- **What is needed**: Condense the paragraph of the column on university priorities that begins "Recent developments at the University of Colorado" into one sentence that keeps its main facts.

Welfare reform only one or two reality checks away

So where's the nookie for the chess team?

 

Mental Floss

Recent developments at the University of Colorado got me thinking about the priorities of universities across America. For those of you that live in a protective bubble that has no media source, the University of Colorado football program is under investigation for using strippers and booze as recruiting tools.

Apparently exotic dancers and keggers may have been offered up to young high school students that showed promise on the football field in order to promote their football team. I for one am outraged.

Like many students here at Fresno State, I busted my hump to put together a substantial GPA in order to get into an institute of higher learning. Where are my lap dances? Several high schools boast chess teams with captains with mad crazy castling skillz.

Where are their drunken nights sponsored by an astute academic institution? And why shouldn’t a female debating team captain get a night of sipping good Napa Valley Shiraz with a Johnny Depp look-alike when she applies to a university?

The reason this doesn’t happen is the same reason why students and professors have to fight their way through traffic jams on and around campus during basketball games.

If American universities weren’t too busy chasing sports dollars and catering to those same sponsors, they could get around to creating a learning environment that would attract aspiring minds.

When our university was hit with budget cuts, some people were crying out for justice for the soccer and swimming programs. Never mind the cuts that will stunt growth in the curriculum and professorship at Fresno State.

- **Data section**:
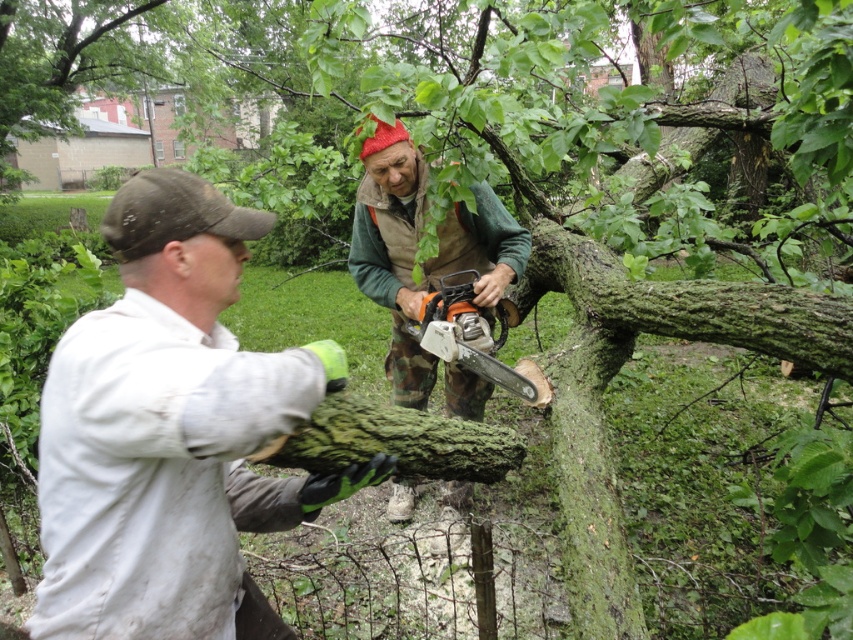
Question: Is white matte shirt at left wider than camouflage pants at center?

Choices:
 (A) yes
 (B) no

Answer: (B)

Question: Which object appears closest to the camera in this image?

Choices:
 (A) orange plastic chainsaw at center
 (B) camouflage pants at center

Answer: (A)

Question: Which point is closer to the camera?

Choices:
 (A) (523, 381)
 (B) (461, 237)
 (C) (48, 628)

Answer: (C)

Question: Considering the relative positions of white matte shirt at left and orange plastic chainsaw at center in the image provided, where is white matte shirt at left located with respect to orange plastic chainsaw at center?

Choices:
 (A) right
 (B) left

Answer: (B)

Question: Is white matte shirt at left below camouflage pants at center?

Choices:
 (A) yes
 (B) no

Answer: (A)

Question: Which point appears farthest from the camera in this image?

Choices:
 (A) (76, 321)
 (B) (500, 304)

Answer: (B)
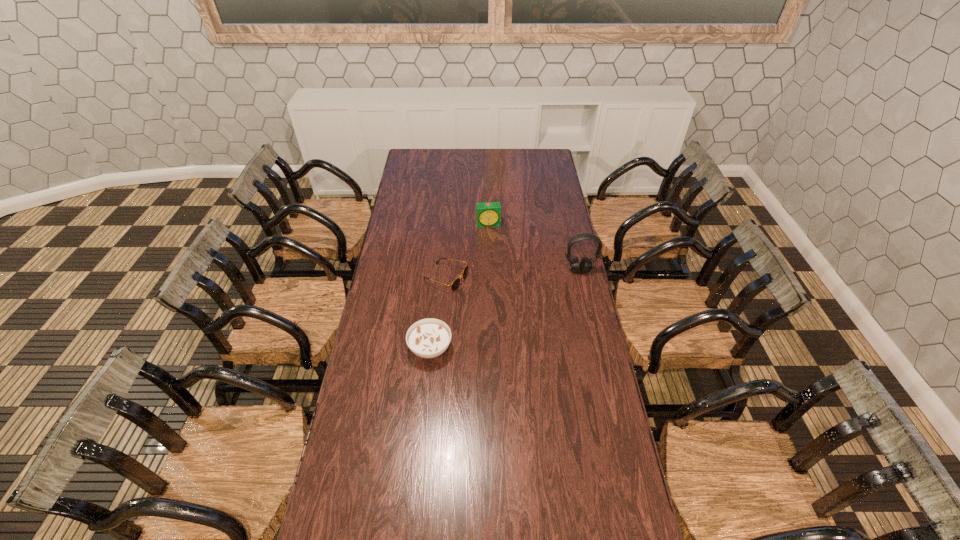
Locate an element on the screen. This screenshot has width=960, height=540. free space located 0.130m on the lenses of the shortest object is located at coordinates (492, 295).

The image size is (960, 540). I want to click on vacant space located on the lenses of the shortest object, so click(475, 289).

Identify the location of free point located on the front-facing side of the third object from left to right. The width and height of the screenshot is (960, 540). (494, 254).

Find the location of a particular element. This screenshot has width=960, height=540. free space located 0.350m on the front-facing side of the third object from left to right is located at coordinates (497, 277).

You are a GUI agent. You are given a task and a screenshot of the screen. Output one action in this format:
    pyautogui.click(x=<x>, y=<y>)
    Task: Click on the vacant area situated 0.070m on the front-facing side of the third object from left to right
    This screenshot has width=960, height=540.
    Given the screenshot: What is the action you would take?
    pyautogui.click(x=492, y=237)

Where is `object that is at the right edge`? This screenshot has width=960, height=540. object that is at the right edge is located at coordinates (585, 266).

Image resolution: width=960 pixels, height=540 pixels. Identify the location of free space at the left edge of the desktop. pos(393,317).

You are a GUI agent. You are given a task and a screenshot of the screen. Output one action in this format:
    pyautogui.click(x=<x>, y=<y>)
    Task: Click on the free space at the right edge of the desktop
    
    Given the screenshot: What is the action you would take?
    pyautogui.click(x=541, y=211)

This screenshot has height=540, width=960. In order to click on vacant space at the far left corner of the desktop in this screenshot , I will do `click(406, 155)`.

Image resolution: width=960 pixels, height=540 pixels. I want to click on free location at the near left corner of the desktop, so click(333, 503).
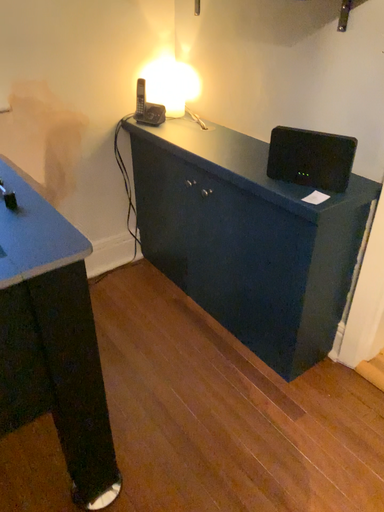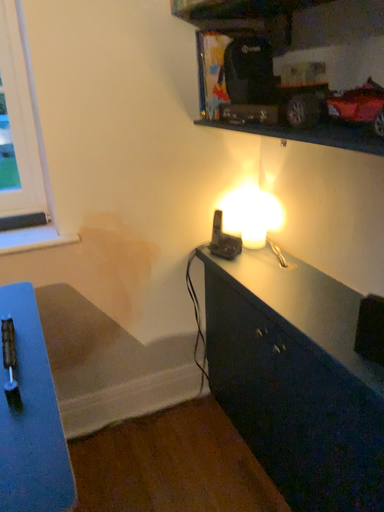
Question: How did the camera likely rotate when shooting the video?

Choices:
 (A) rotated downward
 (B) rotated upward

Answer: (B)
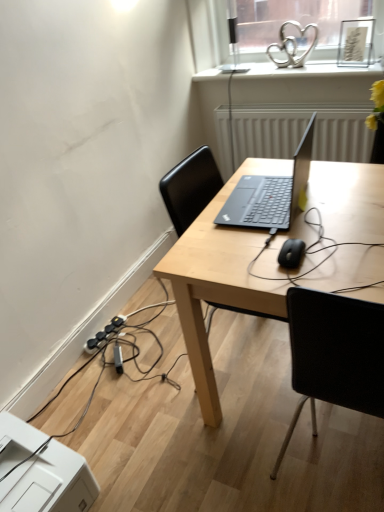
Image resolution: width=384 pixels, height=512 pixels. What are the coordinates of `vacant space that's between black matte mouse at center and sleek silver laptop at center` in the screenshot? It's located at [x=276, y=234].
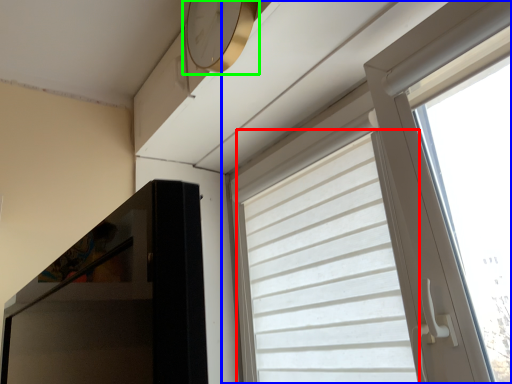
Question: Based on their relative distances, which object is farther from curtain (highlighted by a red box)? Choose from window (highlighted by a blue box) and clock (highlighted by a green box).

Choices:
 (A) window
 (B) clock

Answer: (B)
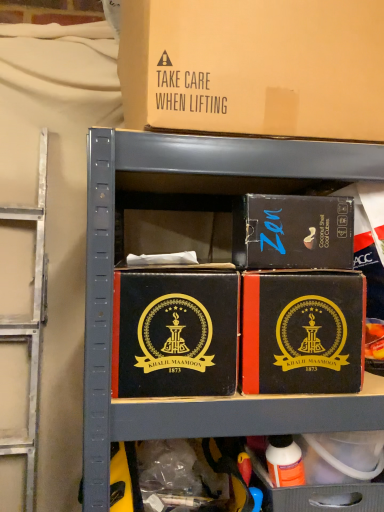
Question: Is black leather box at center, positioned as the third box in top-to-bottom order, a part of matte black box at upper right, arranged as the second box when viewed from the top?

Choices:
 (A) no
 (B) yes

Answer: (A)

Question: Considering the relative sizes of matte black box at upper right, arranged as the second box when viewed from the top, and black leather box at center, which is the 2th box from bottom to top, in the image provided, is matte black box at upper right, arranged as the second box when viewed from the top, bigger than black leather box at center, which is the 2th box from bottom to top,?

Choices:
 (A) no
 (B) yes

Answer: (A)

Question: Is matte black box at upper right, marked as the third box in a bottom-to-top arrangement, smaller than black leather box at center, positioned as the third box in top-to-bottom order?

Choices:
 (A) no
 (B) yes

Answer: (B)

Question: Can you confirm if matte black box at upper right, arranged as the second box when viewed from the top, is shorter than black leather box at center, which is the 2th box from bottom to top?

Choices:
 (A) yes
 (B) no

Answer: (A)

Question: From a real-world perspective, is matte black box at upper right, arranged as the second box when viewed from the top, over black leather box at center, which is the 2th box from bottom to top?

Choices:
 (A) yes
 (B) no

Answer: (A)

Question: Does matte black box at upper right, marked as the third box in a bottom-to-top arrangement, have a lesser width compared to black leather box at center, positioned as the third box in top-to-bottom order?

Choices:
 (A) yes
 (B) no

Answer: (A)

Question: From a real-world perspective, is brown cardboard box at upper center, which appears as the first box when viewed from the top, located higher than black leather box at center, which is the 2th box from bottom to top?

Choices:
 (A) no
 (B) yes

Answer: (B)

Question: Is brown cardboard box at upper center, which appears as the first box when viewed from the top, wider than black leather box at center, which is the 2th box from bottom to top?

Choices:
 (A) yes
 (B) no

Answer: (B)

Question: From the image's perspective, does brown cardboard box at upper center, which is the fourth box in bottom-to-top order, appear lower than black leather box at center, which is the 2th box from bottom to top?

Choices:
 (A) yes
 (B) no

Answer: (B)

Question: Is black leather box at center, which is the 2th box from bottom to top, surrounded by brown cardboard box at upper center, which appears as the first box when viewed from the top?

Choices:
 (A) no
 (B) yes

Answer: (A)

Question: Is brown cardboard box at upper center, which is the fourth box in bottom-to-top order, with black leather box at center, positioned as the third box in top-to-bottom order?

Choices:
 (A) yes
 (B) no

Answer: (B)

Question: Is brown cardboard box at upper center, which appears as the first box when viewed from the top, taller than black leather box at center, which is the 2th box from bottom to top?

Choices:
 (A) yes
 (B) no

Answer: (A)

Question: Considering the relative positions of matte black box at center, placed as the fourth box when sorted from top to bottom, and brown cardboard box at upper center, which appears as the first box when viewed from the top, in the image provided, is matte black box at center, placed as the fourth box when sorted from top to bottom, to the left of brown cardboard box at upper center, which appears as the first box when viewed from the top, from the viewer's perspective?

Choices:
 (A) no
 (B) yes

Answer: (A)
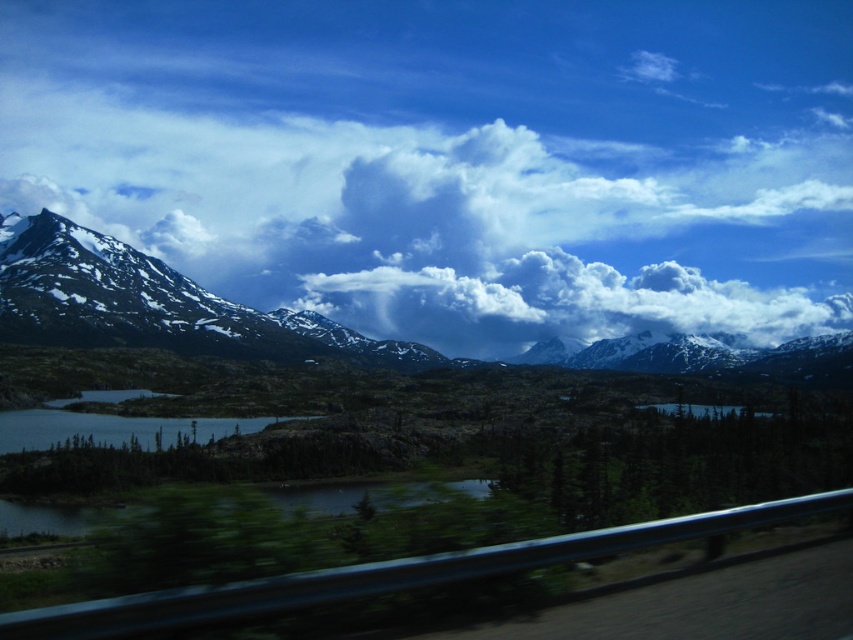
You are standing at the roadside and looking at the white fluffy cloud at upper center. If you want to point to the exact location of the cloud in the image, what coordinates would you use?

The exact coordinates of the white fluffy cloud at upper center are at point (450, 218).

You are a photographer planning to capture the snowy rock mountain range at upper left and the white fluffy cloud at upper center in a single frame. Which object should you adjust your camera focus on first to ensure both are in the frame?

The white fluffy cloud at upper center is positioned on the left side of snowy rock mountain range at upper left, so you should focus on the snowy rock mountain range at upper left first to ensure both are in the frame.

You are a photographer standing at the roadside guardrail. You want to capture a photo of the white fluffy cloud at center. Where should you aim your camera?

You should aim your camera at point 0.475 on the horizontal axis and 0.655 on the vertical axis to capture the white fluffy cloud at center.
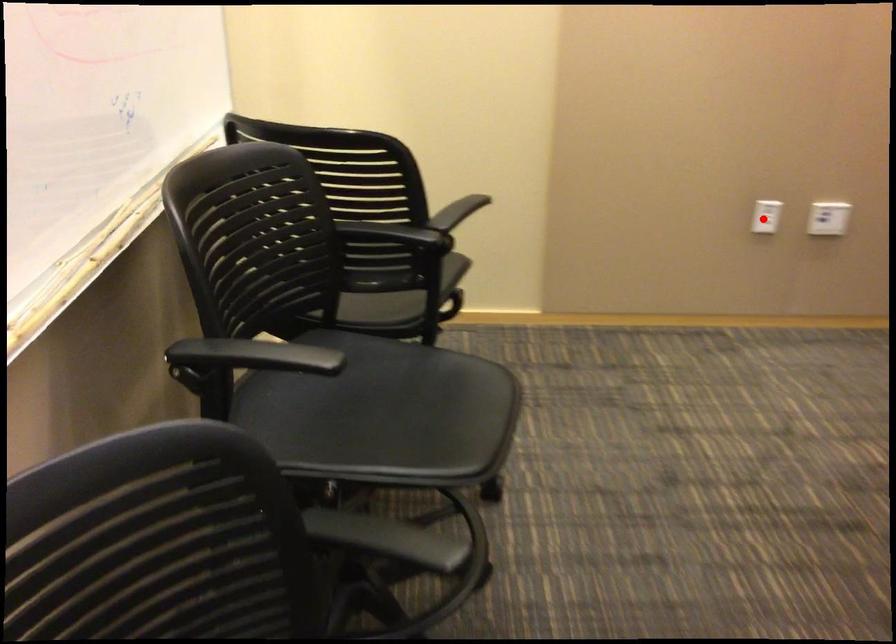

- **Response to the exercise**: The investigation into the University of Colorado football program for using strippers and alcohol as recruiting tools prompted me to consider the priorities of universities across America.